The trail would offer hikers a path that would run through old-growth redwood forests, along the Russian and Eel rivers, and end at Humboldt Bay.

"[Senate Bill] 1029 sets the stage to turn this 300-mile long-suffering train track into a world-renowned trail system," says McGuire in a statement, "that will benefit locals and visitors alike and be a boon to our local economies."

But there's a big roadblock before any of that can occur. The cash-strapped NCRA is based in Ukiah, and as part of his bill, McGuire calls for the dissolution of the agency once it has paid off the estimated $9.1–$9.6 million in debt now on its books.

According to the California Transportation Commission (CTC), roughly half of the debt, $4.2 million, is owed to the Northwest Pacific Company (NWP Co.), which is co-owned by former North Coast Congressman Doug Bosco.

Bosco says the debt to NWP Co. is the result of the state creating the NCRA and not adequately funding it. "They never got any money from the state," Bosco says. The NWP Co. stepped in to, among other things, pay off legal debts accrued by the NCRA over two lawsuits; one was brought by the city of Novato and cost the NCRA $750,000 in legal fees picked up by the NWP Co. The NCRA and NWP Co. are currently locked into a 99-year lease, Bosco says.

Under McGuire's bill, the NCRA is obliged to pay off its debt to the NWP Co., even as the bill calls for the dissolution of the NCRA after it has paid off all its debts. So what about that lease?

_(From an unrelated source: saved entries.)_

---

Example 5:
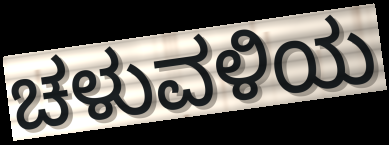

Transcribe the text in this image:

ಚಳುವಳಿಯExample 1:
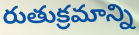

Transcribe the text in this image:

రుతుక్రమాన్ని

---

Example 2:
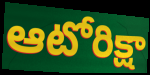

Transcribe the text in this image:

ఆటోరిక్షా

"The debt would still be owed," says Bosco, who is also an investor at Sonoma Media Investments, which owns the Press Democrat.

So why doesn't the state just come in and pay off that portion of the debt, to clear the way for this much-anticipated public use trail? "It could pay the debt if it wanted to," Bosco says.

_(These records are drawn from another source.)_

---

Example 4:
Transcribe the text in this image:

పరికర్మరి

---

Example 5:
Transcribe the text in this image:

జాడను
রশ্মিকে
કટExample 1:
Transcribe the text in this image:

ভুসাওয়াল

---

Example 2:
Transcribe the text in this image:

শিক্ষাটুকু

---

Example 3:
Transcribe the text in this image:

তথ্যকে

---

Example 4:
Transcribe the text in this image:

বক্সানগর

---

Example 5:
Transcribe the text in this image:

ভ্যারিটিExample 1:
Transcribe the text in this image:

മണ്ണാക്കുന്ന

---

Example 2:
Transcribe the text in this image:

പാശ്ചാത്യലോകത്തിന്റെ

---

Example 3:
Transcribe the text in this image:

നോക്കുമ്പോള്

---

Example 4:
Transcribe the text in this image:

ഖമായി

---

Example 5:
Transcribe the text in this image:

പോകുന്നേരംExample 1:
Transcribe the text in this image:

And what's the deal with a private company making loans to a public agency? "It's unusual and it's a bit concerning," says McGuire. "It will take several years to unwind the mess that the NCRA is in," he adds and notes that the authority will "hit a crisis point in their finances" this fall, which is why McGuire is pushing for his bill now.

According to recent figures from the CTC, the NCRA also owes $2.7 million to the Federal Rail Authority on a 25-year note, which runs through 2036. And, as of January of this year, it was holding about $2.2 million in accounts payable, accrued expenses, accrued interest and other liabilities, according to the CTC, which criticized the debt-plagued authority in January for failing to come up with a plan for future solvency.

The NCRA has since backed the plan for its eventual dissolution under the McGuire bill.